Received-SPF: pass (google.com: domain of linux-kernel-owner@vger.kernel.org designates 2620:137:e000::1:20 as permitted sender) client-ip=2620:137:e000::1:20;
Message-ID: <4f5234ac2c6d91d90b1c85ccb3081a91a6d3be2a.camel@redhat.com>
Subject: Re: [PATCH 3/5] KVM: nSVM: Don't forget about L1-injected events
From:   Maxim Levitsky <mlevitsk@redhat.com>
To:     "Maciej S. Szmigiero" <mail@maciej.szmigiero.name>,
        Paolo Bonzini <pbonzini@redhat.com>
Cc:     Sean Christopherson <seanjc@google.com>,
        Vitaly Kuznetsov <vkuznets@redhat.com>,
        Wanpeng Li <wanpengli@tencent.com>,
        Jim Mattson <jmattson@google.com>,
        Joerg Roedel <joro@8bytes.org>,
        Tom Lendacky <thomas.lendacky@amd.com>,
        Brijesh Singh <brijesh.singh@amd.com>,
        Jon Grimm <Jon.Grimm@amd.com>,
        David Kaplan <David.Kaplan@amd.com>,
        Boris Ostrovsky <boris.ostrovsky@oracle.com>,
        Liam Merwick <liam.merwick@oracle.com>, kvm@vger.kernel.org,
        linux-kernel@vger.kernel.org
Date:   Mon, 04 Apr 2022 12:53:26 +0300
In-Reply-To: <a28577564a7583c32f0029f2307f63ca8869cf22.1646944472.git.maciej.szmigiero@oracle.com>
References: <cover.1646944472.git.maciej.szmigiero@oracle.com>
         <a28577564a7583c32f0029f2307f63ca8869cf22.1646944472.git.maciej.szmigiero@oracle.com>
Content-Type: text/plain; charset="UTF-8"
User-Agent: Evolution 3.36.5 (3.36.5-2.fc32) 
MIME-Version: 1.0
Content-Transfer-Encoding: 7bit
Precedence: bulk

On Thu, 2022-03-10 at 22:38 +0100, Maciej S. Szmigiero wrote:
> From: "Maciej S. Szmigiero" <maciej.szmigiero@oracle.com>
> 
> In SVM synthetic software interrupts or INT3 or INTO exception that L1
> wants to inject into its L2 guest are forgotten if there is an intervening
> L0 VMEXIT during their delivery.
> 
> They are re-injected correctly with VMX, however.
> 
> This is because there is an assumption in SVM that such exceptions will be
> re-delivered by simply re-executing the current instruction.
> Which might not be true if this is a synthetic exception injected by L1,
> since in this case the re-executed instruction will be one already in L2,
> not the VMRUN instruction in L1 that attempted the injection.
> 
> Leave the pending L1 -> L2 event in svm->nested.ctl.event_inj{,err} until
> it is either re-injected successfully or returned to L1 upon a nested
> VMEXIT.
> Make sure to always re-queue such event if returned in EXITINTINFO.
> 
> The handling of L0 -> {L1, L2} event re-injection is left as-is to avoid
> unforeseen regressions.

Some time ago I noticed this too, but haven't dug into this too much.
I rememeber I even had some half-baked patch for this I never posted,
because I didn't think about the possibility of this syntetic injection. 
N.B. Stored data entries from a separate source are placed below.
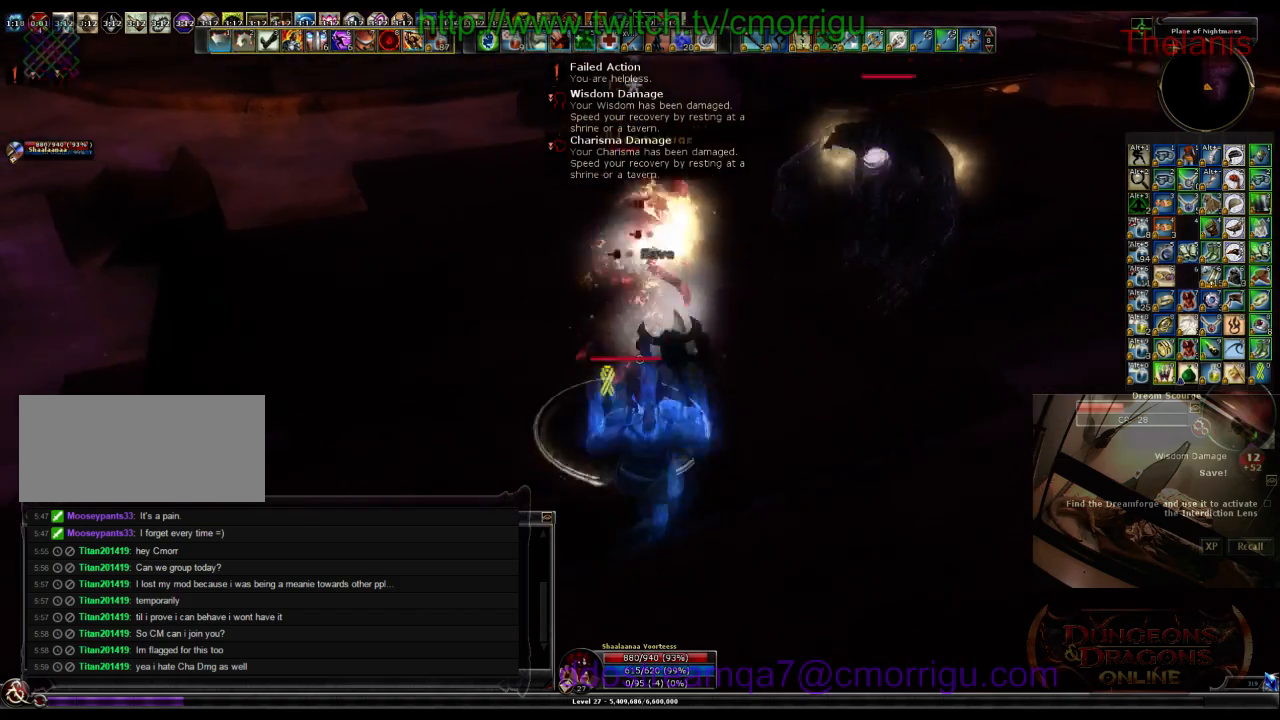
{"keys": ["2"], "events": [[133, "1", "up"], [433, "2", "down"]]}
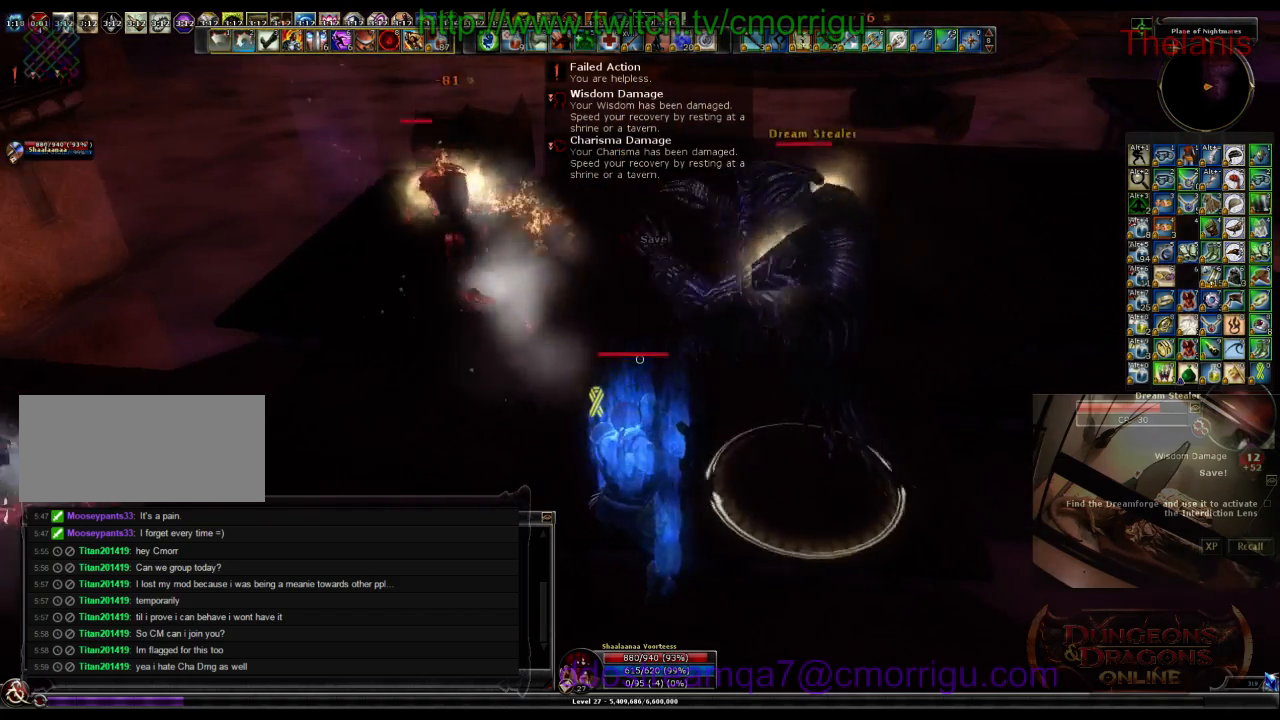
{"keys": ["1"], "events": [[167, "2", "up"], [500, "1", "down"]]}
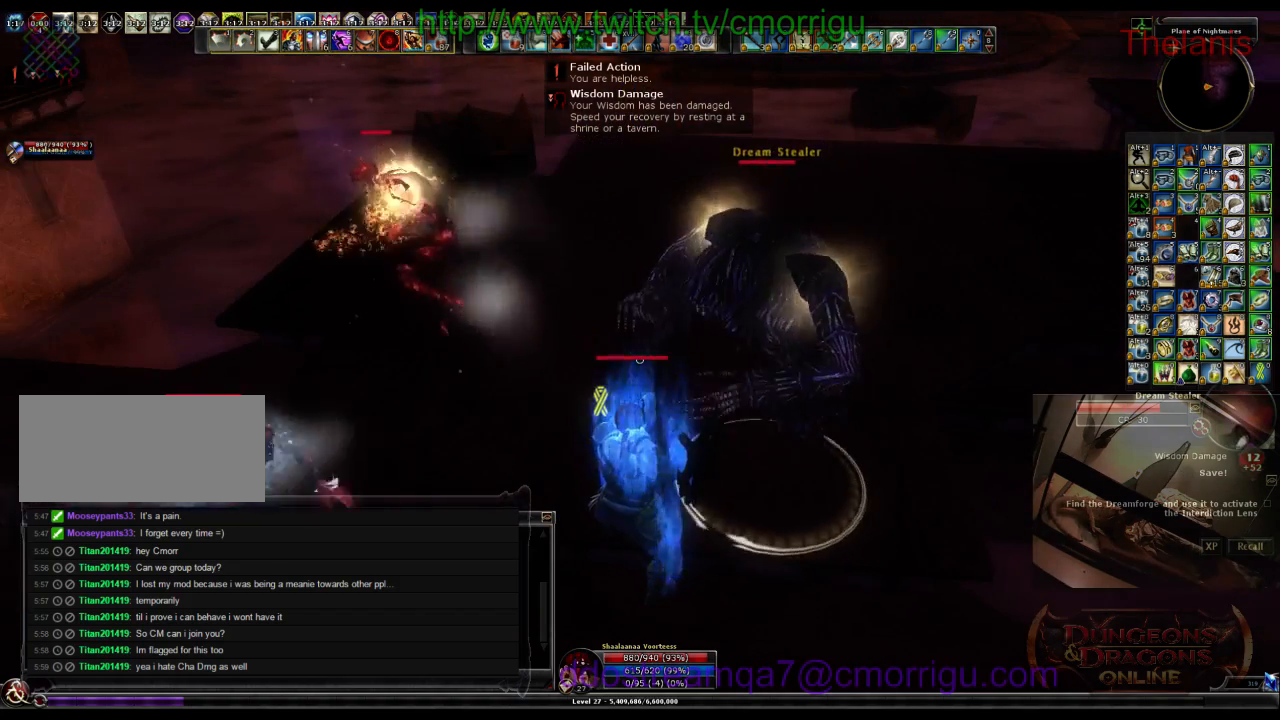
{"keys": [], "events": [[200, "1", "up"]]}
Just to be clear that I understand this correctly:

1. What is happening is that L1 is injecting INTn/INTO/INT3 but L2 code
   doesn't actualy contain an INTn/INTO/INT3 instruction.
   This is wierd but legal thing to do.
   Again, if L2 actually contained the instruction, it would have worked?


2. When actual INTn/INT0/INT3 are intercepted on SVM, then
   save.RIP points to address of the instruction, and control.next_rip
   points to address of next instruction after (as expected)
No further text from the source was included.